在本发明中,所述上游引物的序列如SEQ ID NO:1所示,所述下游引物的序列如SEQIDNO:2所示。
本发明还提供了Fe3+在增加SOD3可溶性表达及提高酶活性中的应用
下面结合实施例对本发明提供的技术方案进行详细的说明,但是不能把它们理解为对本发明保护范围的限定。
实施例1重组质粒构建
从GenBankDatabase中检索得到编码的拟南芥SOD3的基因序列(GenBank,NP_194240.1)。根据检索到的SOD的基因序列设计一对特异性引物SOD-F与SOD-R。SOD-F中引入HindШ位点,SOD-R中引入XhoI位点,如下用横线标出。引物由生物技术公司合成。
上游引物SOD3-F:5’CCCAAGCTTGCATGGCTGCTTCAAGTGCTGTC3’,
下游引物SOD3-R:5’CCGCTCGAGTTAAGCAGAAGCAGCCTT3’。

▶ **工作事项 1**: 请列出SOD3重组质粒构建文段中出现的全部引物名称。
▶ **工作事项 2**: 请从SOD3重组质粒构建文段的最后一句之后接着续写。

▶ **所列记录**:
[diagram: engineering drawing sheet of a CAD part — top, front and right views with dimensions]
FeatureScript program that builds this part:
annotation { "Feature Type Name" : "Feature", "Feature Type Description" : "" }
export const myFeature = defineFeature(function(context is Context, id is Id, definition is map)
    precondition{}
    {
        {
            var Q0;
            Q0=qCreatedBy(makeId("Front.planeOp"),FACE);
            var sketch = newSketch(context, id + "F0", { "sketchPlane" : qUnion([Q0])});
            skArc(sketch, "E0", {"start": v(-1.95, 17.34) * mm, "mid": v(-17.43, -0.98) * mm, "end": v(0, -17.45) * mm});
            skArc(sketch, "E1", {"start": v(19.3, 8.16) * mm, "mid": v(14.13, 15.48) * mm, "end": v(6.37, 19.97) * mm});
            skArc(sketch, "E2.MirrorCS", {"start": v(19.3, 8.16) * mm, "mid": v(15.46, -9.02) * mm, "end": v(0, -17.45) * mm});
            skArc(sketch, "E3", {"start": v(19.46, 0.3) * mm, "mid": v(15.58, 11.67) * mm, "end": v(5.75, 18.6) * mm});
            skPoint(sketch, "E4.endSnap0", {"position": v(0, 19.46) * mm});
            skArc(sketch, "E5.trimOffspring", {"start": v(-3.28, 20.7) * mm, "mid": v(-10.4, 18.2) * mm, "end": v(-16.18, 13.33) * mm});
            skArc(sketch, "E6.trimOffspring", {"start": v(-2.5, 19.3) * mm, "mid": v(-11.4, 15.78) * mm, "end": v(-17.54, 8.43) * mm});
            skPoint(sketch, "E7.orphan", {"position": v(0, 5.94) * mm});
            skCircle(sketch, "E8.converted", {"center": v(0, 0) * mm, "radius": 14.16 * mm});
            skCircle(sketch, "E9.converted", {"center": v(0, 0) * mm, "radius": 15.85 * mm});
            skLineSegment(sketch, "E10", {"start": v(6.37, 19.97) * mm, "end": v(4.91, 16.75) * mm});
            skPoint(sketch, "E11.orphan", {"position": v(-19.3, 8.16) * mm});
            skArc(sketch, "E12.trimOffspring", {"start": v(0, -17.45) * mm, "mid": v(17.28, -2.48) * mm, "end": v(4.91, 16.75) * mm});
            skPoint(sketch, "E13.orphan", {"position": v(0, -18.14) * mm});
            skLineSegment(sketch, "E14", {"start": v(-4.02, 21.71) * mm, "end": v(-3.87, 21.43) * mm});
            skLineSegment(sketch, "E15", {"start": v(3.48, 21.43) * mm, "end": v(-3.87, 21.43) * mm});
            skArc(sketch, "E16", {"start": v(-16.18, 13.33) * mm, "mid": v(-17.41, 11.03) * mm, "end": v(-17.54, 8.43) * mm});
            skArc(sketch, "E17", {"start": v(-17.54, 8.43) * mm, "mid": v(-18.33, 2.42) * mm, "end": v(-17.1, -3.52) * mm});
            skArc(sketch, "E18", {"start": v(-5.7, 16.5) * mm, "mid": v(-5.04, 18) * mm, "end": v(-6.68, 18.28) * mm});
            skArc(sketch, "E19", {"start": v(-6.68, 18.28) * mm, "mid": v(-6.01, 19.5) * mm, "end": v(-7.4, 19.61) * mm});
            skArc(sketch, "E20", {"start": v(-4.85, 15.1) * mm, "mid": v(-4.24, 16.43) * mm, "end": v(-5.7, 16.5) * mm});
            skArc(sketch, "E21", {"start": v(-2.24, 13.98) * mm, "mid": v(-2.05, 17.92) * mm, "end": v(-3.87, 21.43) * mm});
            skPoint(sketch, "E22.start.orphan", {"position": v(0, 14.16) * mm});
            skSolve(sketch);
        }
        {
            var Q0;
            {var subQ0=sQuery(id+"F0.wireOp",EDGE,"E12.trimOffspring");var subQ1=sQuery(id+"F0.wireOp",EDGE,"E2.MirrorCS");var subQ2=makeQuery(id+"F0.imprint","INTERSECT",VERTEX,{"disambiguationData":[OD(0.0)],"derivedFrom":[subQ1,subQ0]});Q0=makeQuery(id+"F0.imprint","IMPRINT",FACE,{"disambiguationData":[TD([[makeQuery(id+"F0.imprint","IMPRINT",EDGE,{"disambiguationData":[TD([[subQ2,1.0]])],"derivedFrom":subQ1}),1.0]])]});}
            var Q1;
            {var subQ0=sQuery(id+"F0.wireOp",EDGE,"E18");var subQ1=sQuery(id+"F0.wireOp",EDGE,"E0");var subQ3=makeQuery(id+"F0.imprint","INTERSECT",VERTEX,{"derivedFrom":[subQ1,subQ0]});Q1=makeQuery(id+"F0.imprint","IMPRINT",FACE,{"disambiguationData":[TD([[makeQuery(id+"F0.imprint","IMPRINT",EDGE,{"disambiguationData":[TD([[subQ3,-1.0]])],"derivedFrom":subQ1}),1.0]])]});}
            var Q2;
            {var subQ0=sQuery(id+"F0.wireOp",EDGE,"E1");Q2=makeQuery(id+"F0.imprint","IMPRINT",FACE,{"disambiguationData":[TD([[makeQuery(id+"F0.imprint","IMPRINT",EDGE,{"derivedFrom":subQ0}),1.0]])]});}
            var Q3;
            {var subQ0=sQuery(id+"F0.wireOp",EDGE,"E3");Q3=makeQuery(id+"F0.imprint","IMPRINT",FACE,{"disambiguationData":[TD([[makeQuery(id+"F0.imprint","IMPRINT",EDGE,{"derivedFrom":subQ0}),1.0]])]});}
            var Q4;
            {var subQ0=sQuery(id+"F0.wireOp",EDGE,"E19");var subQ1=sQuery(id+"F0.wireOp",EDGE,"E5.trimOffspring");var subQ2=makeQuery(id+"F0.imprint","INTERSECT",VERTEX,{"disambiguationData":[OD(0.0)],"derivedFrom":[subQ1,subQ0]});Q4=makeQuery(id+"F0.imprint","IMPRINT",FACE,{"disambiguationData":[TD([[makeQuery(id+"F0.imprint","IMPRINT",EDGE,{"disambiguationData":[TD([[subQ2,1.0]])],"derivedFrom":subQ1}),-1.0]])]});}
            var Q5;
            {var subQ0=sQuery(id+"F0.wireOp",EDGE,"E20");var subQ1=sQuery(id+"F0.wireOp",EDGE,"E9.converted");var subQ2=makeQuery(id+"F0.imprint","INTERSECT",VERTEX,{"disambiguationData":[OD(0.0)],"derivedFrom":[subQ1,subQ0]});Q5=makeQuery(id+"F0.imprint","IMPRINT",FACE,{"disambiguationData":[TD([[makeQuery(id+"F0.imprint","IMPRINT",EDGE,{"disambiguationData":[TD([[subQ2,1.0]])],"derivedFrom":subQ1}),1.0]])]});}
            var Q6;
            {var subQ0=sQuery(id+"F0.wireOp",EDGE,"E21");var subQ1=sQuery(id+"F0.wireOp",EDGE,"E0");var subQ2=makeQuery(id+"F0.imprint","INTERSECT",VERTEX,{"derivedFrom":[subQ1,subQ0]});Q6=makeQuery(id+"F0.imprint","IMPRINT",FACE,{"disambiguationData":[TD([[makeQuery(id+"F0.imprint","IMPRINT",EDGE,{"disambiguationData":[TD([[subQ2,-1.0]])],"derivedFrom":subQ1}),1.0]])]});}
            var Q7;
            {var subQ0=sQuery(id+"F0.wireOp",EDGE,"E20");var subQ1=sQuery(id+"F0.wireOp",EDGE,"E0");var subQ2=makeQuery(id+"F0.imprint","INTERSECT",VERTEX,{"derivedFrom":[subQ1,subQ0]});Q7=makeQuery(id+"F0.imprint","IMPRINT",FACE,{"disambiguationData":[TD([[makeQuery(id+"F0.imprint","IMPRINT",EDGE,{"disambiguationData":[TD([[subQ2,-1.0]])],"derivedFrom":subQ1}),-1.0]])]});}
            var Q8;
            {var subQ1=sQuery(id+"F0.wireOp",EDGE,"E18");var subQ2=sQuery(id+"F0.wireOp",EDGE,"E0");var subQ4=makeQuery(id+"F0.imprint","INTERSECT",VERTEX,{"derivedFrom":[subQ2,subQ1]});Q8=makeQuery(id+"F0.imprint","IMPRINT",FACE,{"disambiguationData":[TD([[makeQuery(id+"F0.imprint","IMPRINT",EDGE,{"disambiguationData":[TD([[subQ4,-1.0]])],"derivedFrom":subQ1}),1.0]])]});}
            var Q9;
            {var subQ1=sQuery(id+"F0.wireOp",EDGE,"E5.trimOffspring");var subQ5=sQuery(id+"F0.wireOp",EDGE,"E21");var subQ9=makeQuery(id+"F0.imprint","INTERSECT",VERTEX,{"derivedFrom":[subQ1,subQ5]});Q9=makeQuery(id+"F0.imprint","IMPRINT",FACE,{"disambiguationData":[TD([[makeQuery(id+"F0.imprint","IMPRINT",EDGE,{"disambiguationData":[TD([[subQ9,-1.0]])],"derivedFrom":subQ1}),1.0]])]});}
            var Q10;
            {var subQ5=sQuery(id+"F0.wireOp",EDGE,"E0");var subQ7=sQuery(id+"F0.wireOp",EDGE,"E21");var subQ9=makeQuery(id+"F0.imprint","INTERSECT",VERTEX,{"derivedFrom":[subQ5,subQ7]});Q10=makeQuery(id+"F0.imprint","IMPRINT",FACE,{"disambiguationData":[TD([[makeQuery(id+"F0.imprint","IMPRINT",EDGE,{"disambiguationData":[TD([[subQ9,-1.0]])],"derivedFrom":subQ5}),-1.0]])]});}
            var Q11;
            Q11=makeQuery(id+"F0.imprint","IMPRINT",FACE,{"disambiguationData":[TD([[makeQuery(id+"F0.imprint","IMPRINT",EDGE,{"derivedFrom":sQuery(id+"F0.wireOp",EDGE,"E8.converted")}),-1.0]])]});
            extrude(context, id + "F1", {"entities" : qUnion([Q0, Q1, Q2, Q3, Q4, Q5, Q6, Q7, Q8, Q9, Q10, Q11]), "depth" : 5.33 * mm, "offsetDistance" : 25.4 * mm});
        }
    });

▶ **作答区 1**: SOD-F、SOD-R、SOD3-F、SOD3-R

▶ **作答区 2**:
以拟南芥的基因组(cDNA)作为模板,以SOD3-F、SOD3-R引物进行PCR扩增。回收PCR产物,并与克隆载体pMD18-T连接,构建了重组质粒pMD18-T/SOD3。
实施例2酶切鉴定
重组质粒pMD18-T/SOD3和空质粒pET28a(+)经限制性内切酶HindШ和XhoΙ消化,两者的消化产物经T4DNA连接酶的作用进行连接,目的基因SOD3最终被克隆到表达载体pET-28a(+)上,连接产物转化DH5α涂板37℃过夜培养,挑取单克隆在含卡纳抗性的液体LB培养基中37℃过夜培养约16h后提质粒。提取质粒用HindШ和XhoI双酶切和测序进行验证,验证正确的质粒为表达载体质粒SOD3-pET28a(+)。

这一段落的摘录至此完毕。